• _AIM OF THE TASK_:
Copy the entries below word for word, but omit any pictures they contain.

[Items listed in a dataset]
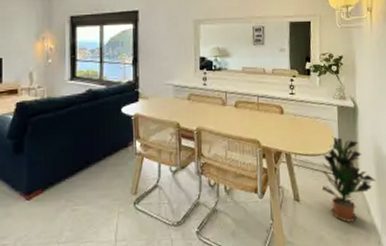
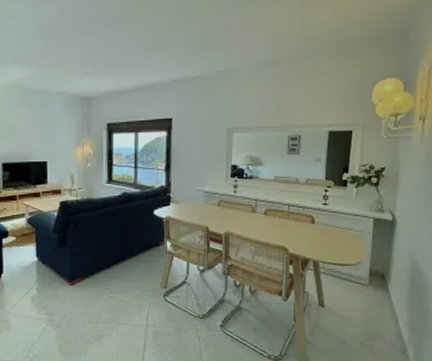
potted plant: present [321,136,377,223] -> none [348,248,409,330]

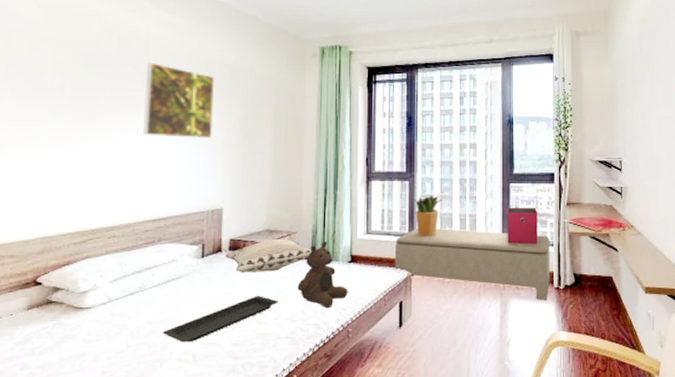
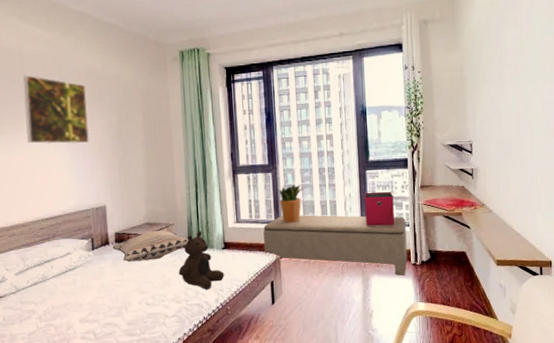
serving tray: present [162,296,278,343] -> none [65,281,163,324]

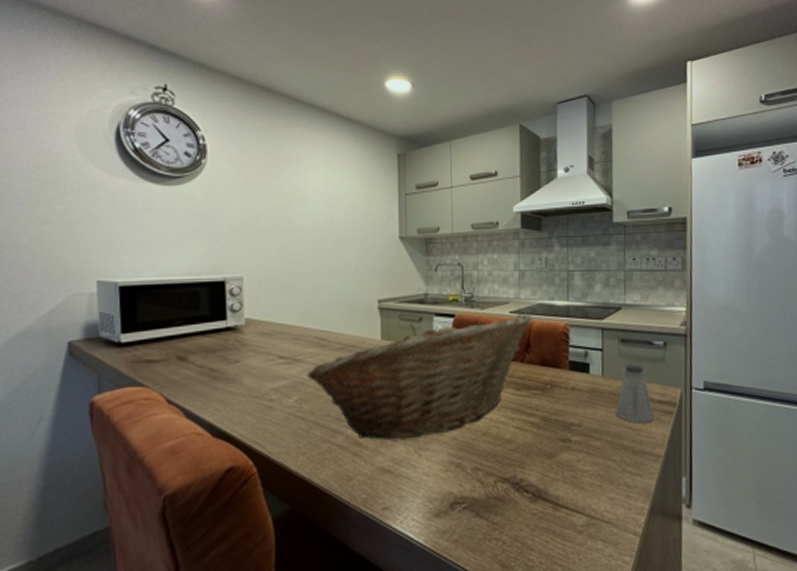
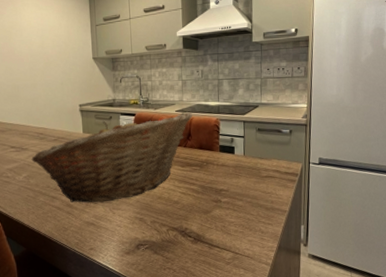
saltshaker: present [616,364,654,423] -> none [253,147,282,188]

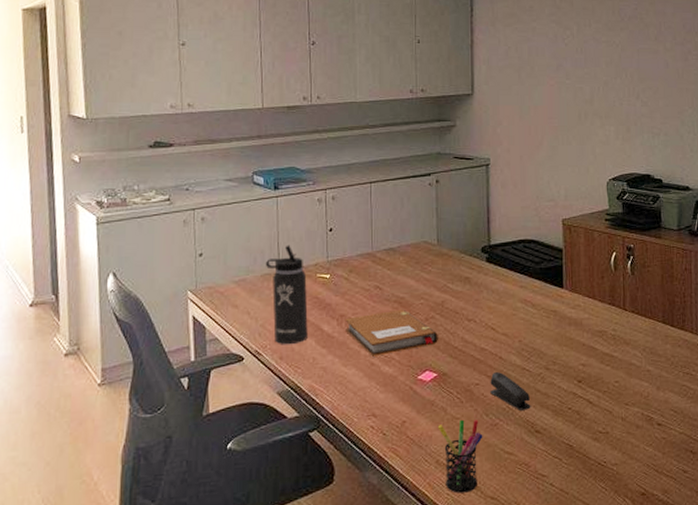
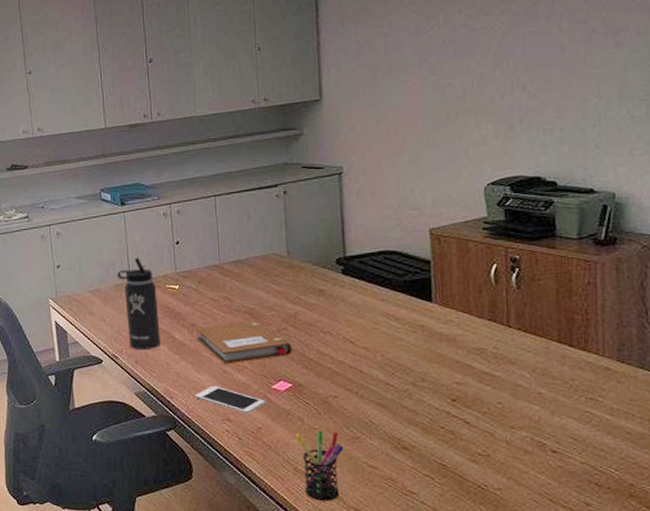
cell phone: none [341,379,411,408] -> present [195,385,266,414]
stapler: present [490,372,531,410] -> none [350,386,397,426]

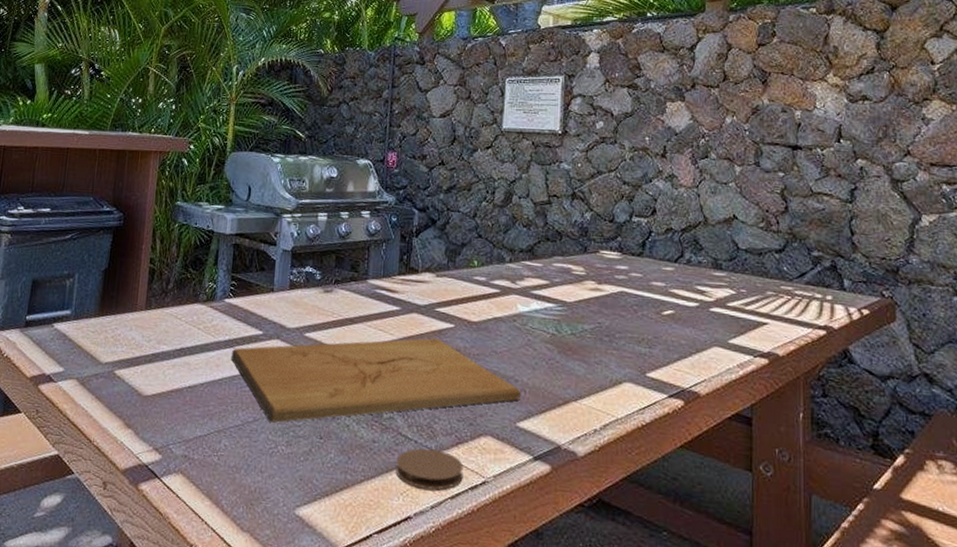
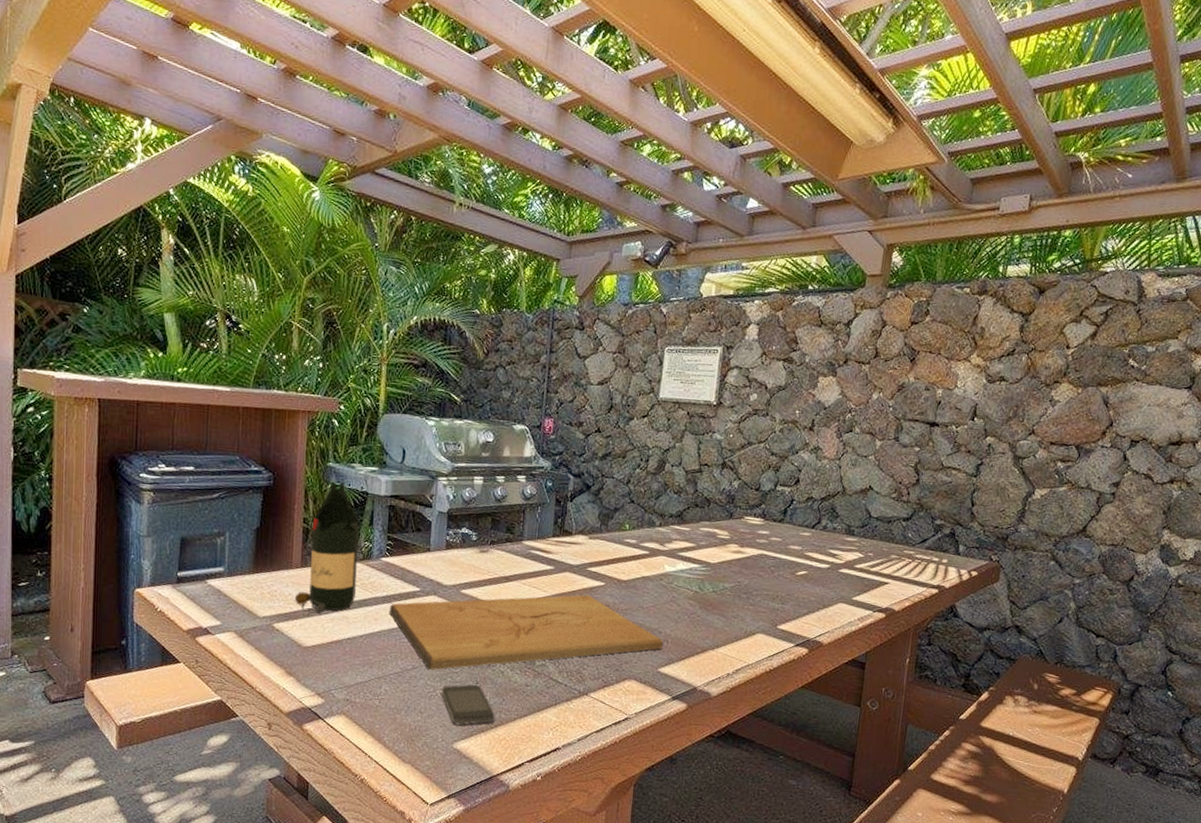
bottle: none [137,220,204,361] -> present [294,481,359,615]
smartphone: none [283,439,342,488] -> present [441,683,496,725]
coaster: present [396,448,464,490] -> none [546,691,609,726]

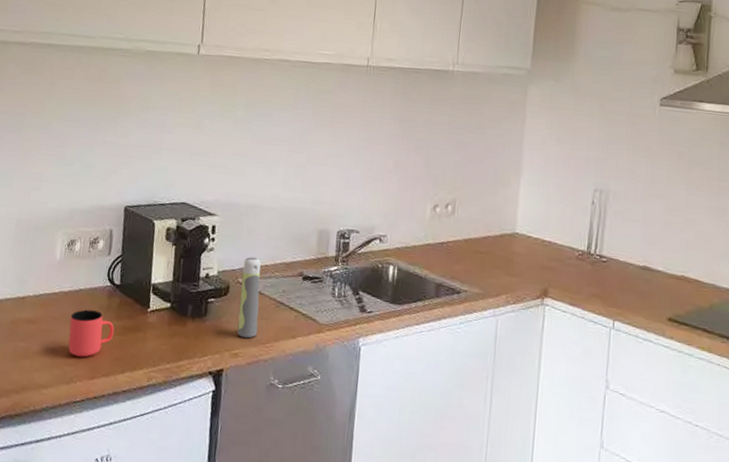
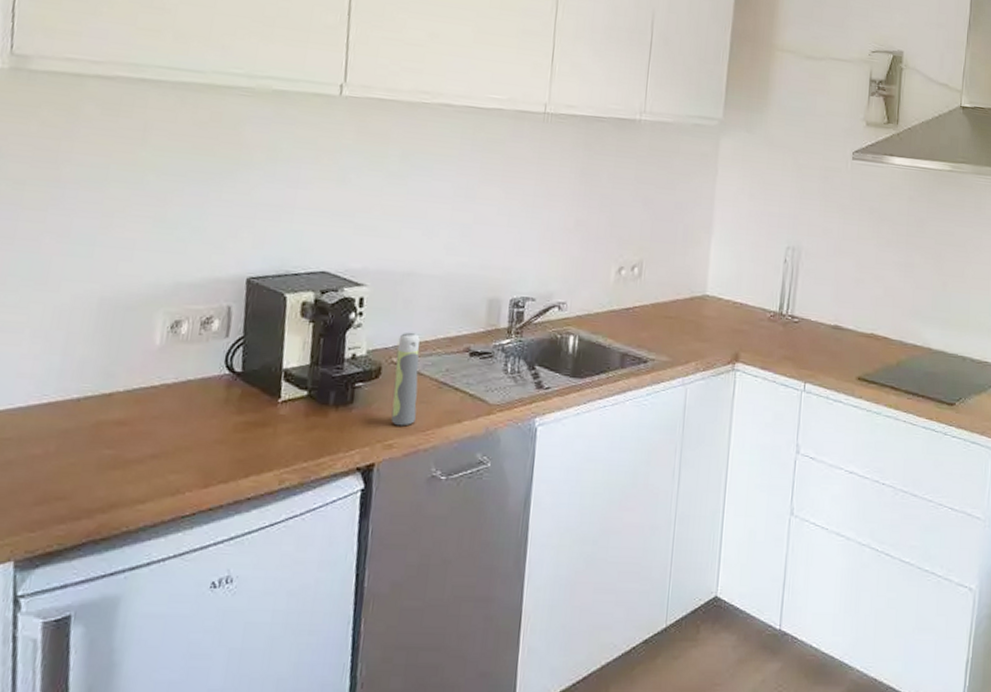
cup: present [68,309,114,358] -> none [173,404,235,462]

• _PROBLEM SOLUTION_:
potted plant: present [321,136,377,223] -> none [348,248,409,330]

serving tray: present [162,296,278,343] -> none [65,281,163,324]

saltshaker: present [616,364,654,423] -> none [253,147,282,188]

cell phone: none [341,379,411,408] -> present [195,385,266,414]
stapler: present [490,372,531,410] -> none [350,386,397,426]

bottle: none [137,220,204,361] -> present [294,481,359,615]
smartphone: none [283,439,342,488] -> present [441,683,496,725]
coaster: present [396,448,464,490] -> none [546,691,609,726]

cup: present [68,309,114,358] -> none [173,404,235,462]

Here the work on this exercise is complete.